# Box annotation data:
------
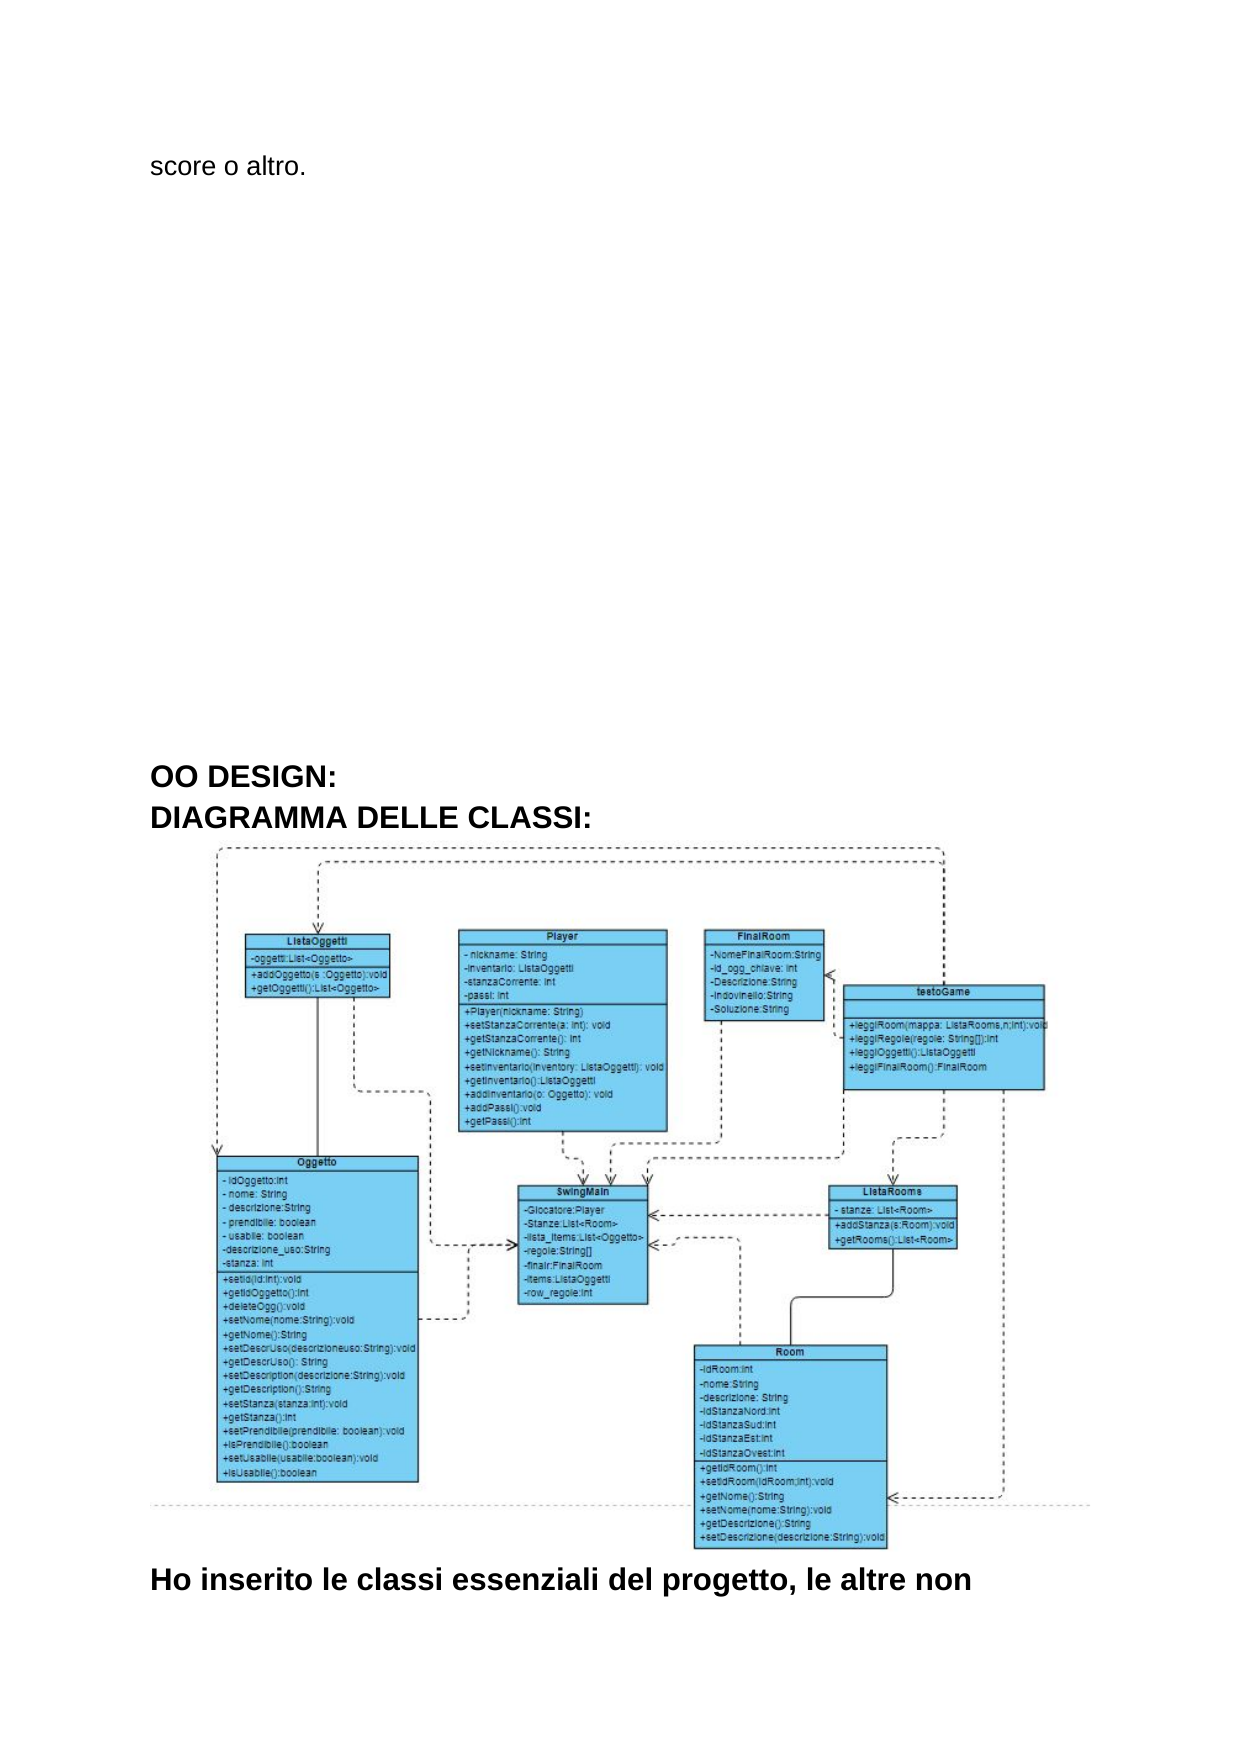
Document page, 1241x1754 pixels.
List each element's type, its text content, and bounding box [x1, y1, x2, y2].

text OO DESIGN: [150, 758, 1090, 794]
text score o altro. [150, 150, 1090, 181]
picture [150, 840, 1091, 1558]
text Ho inserito le classi essenziali del progetto, le altre non [150, 1561, 1090, 1597]
text DIAGRAMMA DELLE CLASSI: [150, 799, 1090, 835]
------
# Set exercise:
Give every line of the records as a numbered list, skipping blank lines and leaving out the pictures.

# Finished answer:
1. Document page, 1241x1754 pixels.
2. List each element's type, its text content, and bounding box [x1, y1, x2, y2].
3. text OO DESIGN: [150, 758, 1090, 794]
4. text score o altro. [150, 150, 1090, 181]
5. picture [150, 840, 1091, 1558]
6. text Ho inserito le classi essenziali del progetto, le altre non [150, 1561, 1090, 1597]
7. text DIAGRAMMA DELLE CLASSI: [150, 799, 1090, 835]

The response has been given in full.